Pillar 4: Performance Measurement as a Compass
The classic objection to team autonomy is the risk of chaos. "If everyone does what they want, how do we maintain control?" The answer is one word: measurement.
An autonomous team isn't a team without accountability. It's a team whose results are measured with rigor and transparency:
- Lead time: how long between the idea and deployment to production?
- Deployment frequency: how often are you delivering value?
- Change failure rate: what percentage of your changes causes an incident?
- Mean time to recovery: how quickly do you fix a problem?
These are the four DORA metrics. They don't measure effort. They measure impact. And they make permission unnecessary, because the results speak for themselves.
The Art of Structured Letting Go
I know what the CIO reading this article is thinking: "Sounds great on paper, but in my reality, I have a regulator, a board, and auditors who demand traceability."
Traceability and autonomy aren't contradictory. They're complementary. A well-designed CI/CD pipeline produces more traceability than a manual approval process. Every commit is traced, every deployment is auditable, every rollback is automatically documented. The auditor who receives an automated, comprehensive log is infinitely more satisfied than one who receives a form signed by four people, none of whom verified the technical content.
The permission paradox: the more manual approvals you require, the less real visibility you have into what's actually happening. Because teams, faced with the weight of the process, end up circumventing the system. The "under the radar" deployments. The modifications "that don't count as a change." The exceptions that become the norm.
Replace the lock with the guardrail, and teams no longer need to work around the system. They operate within the framework, because the framework lets them move forward.
The Moment of Truth
The transformation from a permission culture to an intent culture plays out in moments of tension. The first incident after an autonomous deployment. The first team that takes a bold initiative and gets it wrong. The first time a middle manager realizes they're no longer the one who approves.

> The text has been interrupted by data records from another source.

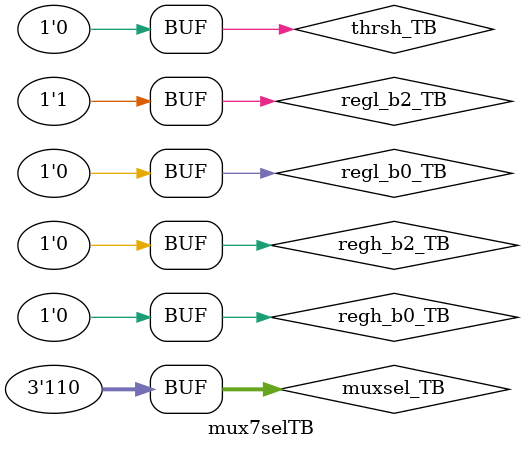
<source format=sv>
`timescale 1ns / 1ps


module mux7selTB();
    logic regl_b2_TB;
    logic regh_b2_TB;
    logic regl_b0_TB;
    logic regh_b0_TB;
    logic thrsh_TB;
    logic [2:0] muxsel_TB;
    logic selout_TB;
    
    mux7sel UUT ( .regl_b2(regl_b2_TB), .regh_b2(regh_b2_TB), .regl_b0(regl_b0_TB), .regh_b0(regh_b0_TB), .thrsh(thrsh_TB), .muxsel(muxsel_TB), .selout(selout_TB));

always begin
    
    // selecting 0(000) here so we expect output of 0
    #10  regl_b2_TB = 1'b0;
    regh_b2_TB = 1'b0;
    regl_b0_TB = 1'b0;
    regh_b0_TB = 1'b0;
    thrsh_TB = 1'b0;
    muxsel_TB = 3'b000;
    
     // selecting 1(001) here so we expect output of 1
    #10  regl_b2_TB = 1'b0;
    regh_b2_TB = 1'b0;
    regl_b0_TB = 1'b0;
    regh_b0_TB = 1'b0;
    thrsh_TB = 1'b0;
    muxsel_TB = 3'b001;
    
     // selecting 2(010) here so we expect output of whatever thrth is
    #10  regl_b2_TB = 1'b0;
    regh_b2_TB = 1'b0;
    regl_b0_TB = 1'b0;
    regh_b0_TB = 1'b0;
    thrsh_TB = 1'b1;
    muxsel_TB = 3'b010;
    
    // selecting 3(011) here so we expect output of regh_b0
    #10  regl_b2_TB = 1'b0;
    regh_b2_TB = 1'b0;
    regl_b0_TB = 1'b0;
    regh_b0_TB = 1'b1;
    thrsh_TB = 1'b0;
    muxsel_TB = 3'b011;
    
    // selecting 4(100) here so we expect output of regl_b0
    #10  regl_b2_TB = 1'b0;
    regh_b2_TB = 1'b0;
    regl_b0_TB = 1'b1;
    regh_b0_TB = 1'b0;
    thrsh_TB = 1'b0;
    muxsel_TB = 3'b100;
    
    // selecting 5(101) here so we expect output of regh_b2
    #10  regl_b2_TB = 1'b0;
    regh_b2_TB = 1'b1;
    regl_b0_TB = 1'b0;
    regh_b0_TB = 1'b0;
    thrsh_TB = 1'b0;
    muxsel_TB = 3'b101;
    
    // selecting 6(110) here so we expect output of regl_b2
    #10  regl_b2_TB = 1'b1;
    regh_b2_TB = 1'b0;
    regl_b0_TB = 1'b0;
    regh_b0_TB = 1'b0;
    thrsh_TB = 1'b0;
    muxsel_TB = 3'b110;
    
   end 
endmodule

</source>
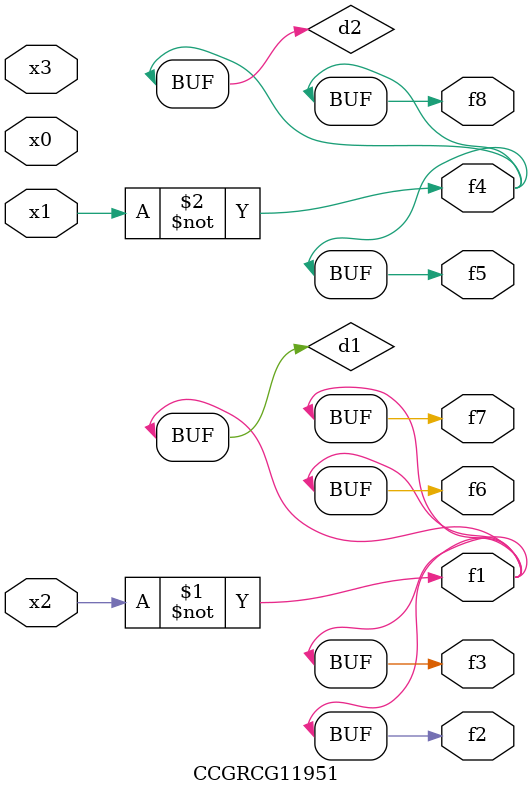
<source format=v>
module CCGRCG11951(
	input x0, x1, x2, x3,
	output f1, f2, f3, f4, f5, f6, f7, f8
);

	wire d1, d2;

	xnor (d1, x2);
	not (d2, x1);
	assign f1 = d1;
	assign f2 = d1;
	assign f3 = d1;
	assign f4 = d2;
	assign f5 = d2;
	assign f6 = d1;
	assign f7 = d1;
	assign f8 = d2;
endmodule

</source>
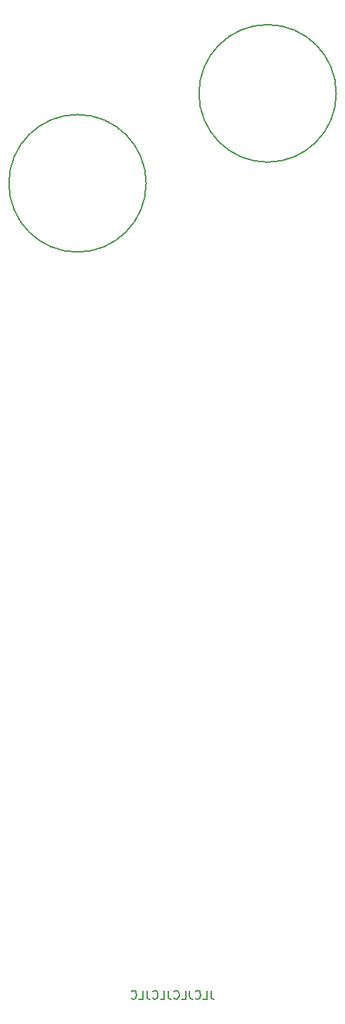
<source format=gbo>
G04 #@! TF.GenerationSoftware,KiCad,Pcbnew,(6.0.0)*
G04 #@! TF.CreationDate,2022-08-09T16:48:56+02:00*
G04 #@! TF.ProjectId,FG-VCO-(panel),46472d56-434f-42d2-9870-616e656c292e,rev?*
G04 #@! TF.SameCoordinates,Original*
G04 #@! TF.FileFunction,Legend,Bot*
G04 #@! TF.FilePolarity,Positive*
%FSLAX46Y46*%
G04 Gerber Fmt 4.6, Leading zero omitted, Abs format (unit mm)*
G04 Created by KiCad (PCBNEW (6.0.0)) date 2022-08-09 16:48:56*
%MOMM*%
%LPD*%
G01*
G04 APERTURE LIST*
%ADD10C,0.150000*%
%ADD11C,6.500000*%
%ADD12C,6.000000*%
%ADD13C,3.200000*%
%ADD14C,5.000000*%
%ADD15O,5.500000X3.200000*%
G04 APERTURE END LIST*
D10*
X46355000Y-17145000D02*
G75*
G03*
X46355000Y-17145000I-8255000J0D01*
G01*
X23495000Y-27940000D02*
G75*
G03*
X23495000Y-27940000I-8255000J0D01*
G01*
X31289047Y-124864880D02*
X31289047Y-125579166D01*
X31336666Y-125722023D01*
X31431904Y-125817261D01*
X31574761Y-125864880D01*
X31670000Y-125864880D01*
X30336666Y-125864880D02*
X30812857Y-125864880D01*
X30812857Y-124864880D01*
X29431904Y-125769642D02*
X29479523Y-125817261D01*
X29622380Y-125864880D01*
X29717619Y-125864880D01*
X29860476Y-125817261D01*
X29955714Y-125722023D01*
X30003333Y-125626785D01*
X30050952Y-125436309D01*
X30050952Y-125293452D01*
X30003333Y-125102976D01*
X29955714Y-125007738D01*
X29860476Y-124912500D01*
X29717619Y-124864880D01*
X29622380Y-124864880D01*
X29479523Y-124912500D01*
X29431904Y-124960119D01*
X28717619Y-124864880D02*
X28717619Y-125579166D01*
X28765238Y-125722023D01*
X28860476Y-125817261D01*
X29003333Y-125864880D01*
X29098571Y-125864880D01*
X27765238Y-125864880D02*
X28241428Y-125864880D01*
X28241428Y-124864880D01*
X26860476Y-125769642D02*
X26908095Y-125817261D01*
X27050952Y-125864880D01*
X27146190Y-125864880D01*
X27289047Y-125817261D01*
X27384285Y-125722023D01*
X27431904Y-125626785D01*
X27479523Y-125436309D01*
X27479523Y-125293452D01*
X27431904Y-125102976D01*
X27384285Y-125007738D01*
X27289047Y-124912500D01*
X27146190Y-124864880D01*
X27050952Y-124864880D01*
X26908095Y-124912500D01*
X26860476Y-124960119D01*
X26146190Y-124864880D02*
X26146190Y-125579166D01*
X26193809Y-125722023D01*
X26289047Y-125817261D01*
X26431904Y-125864880D01*
X26527142Y-125864880D01*
X25193809Y-125864880D02*
X25670000Y-125864880D01*
X25670000Y-124864880D01*
X24289047Y-125769642D02*
X24336666Y-125817261D01*
X24479523Y-125864880D01*
X24574761Y-125864880D01*
X24717619Y-125817261D01*
X24812857Y-125722023D01*
X24860476Y-125626785D01*
X24908095Y-125436309D01*
X24908095Y-125293452D01*
X24860476Y-125102976D01*
X24812857Y-125007738D01*
X24717619Y-124912500D01*
X24574761Y-124864880D01*
X24479523Y-124864880D01*
X24336666Y-124912500D01*
X24289047Y-124960119D01*
X23574761Y-124864880D02*
X23574761Y-125579166D01*
X23622380Y-125722023D01*
X23717619Y-125817261D01*
X23860476Y-125864880D01*
X23955714Y-125864880D01*
X22622380Y-125864880D02*
X23098571Y-125864880D01*
X23098571Y-124864880D01*
X21717619Y-125769642D02*
X21765238Y-125817261D01*
X21908095Y-125864880D01*
X22003333Y-125864880D01*
X22146190Y-125817261D01*
X22241428Y-125722023D01*
X22289047Y-125626785D01*
X22336666Y-125436309D01*
X22336666Y-125293452D01*
X22289047Y-125102976D01*
X22241428Y-125007738D01*
X22146190Y-124912500D01*
X22003333Y-124864880D01*
X21908095Y-124864880D01*
X21765238Y-124912500D01*
X21717619Y-124960119D01*
%LPC*%
D11*
X38100000Y-17145000D03*
D12*
X5715000Y-113030000D03*
X47625000Y-91440000D03*
X5715000Y-80645000D03*
X47625000Y-113030000D03*
X47625000Y-26670000D03*
D11*
X15240000Y-27940000D03*
X38100000Y-81915000D03*
D13*
X5715000Y-92710000D03*
D11*
X38100000Y-38735000D03*
X15240000Y-49530000D03*
D14*
X15240000Y-92710000D03*
D12*
X47625000Y-48260000D03*
D15*
X47630000Y-125500000D03*
X5710000Y-3000000D03*
D13*
X15240000Y-13335000D03*
D12*
X47625000Y-69850000D03*
D13*
X5080000Y-38735000D03*
D11*
X38100000Y-103505000D03*
D15*
X3000000Y-125500000D03*
X47630000Y-3000000D03*
D13*
X24765000Y-92710000D03*
D11*
X38100000Y-60325000D03*
X15240000Y-71120000D03*
M02*

</source>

Those are the moments where leadership is tested. If the response is "let's go back to the approval process," you've lost. If the response is "let's analyze what happened, adjust the guardrails, and keep going," you've won something far more valuable than a process: the trust of your teams.
Military organizations that practice Mission Command don't claim that mistakes don't happen. They accept that the cost of tactical errors is infinitely less than the cost of strategic inaction.
In IT, it's exactly the same equation. A production bug fixed in ten minutes costs less than a feature delivered two months late because it was waiting in the approval queue.
Are your teams spending more time asking for permission than creating? If the answer is yes, the problem isn't your teams. It's your system.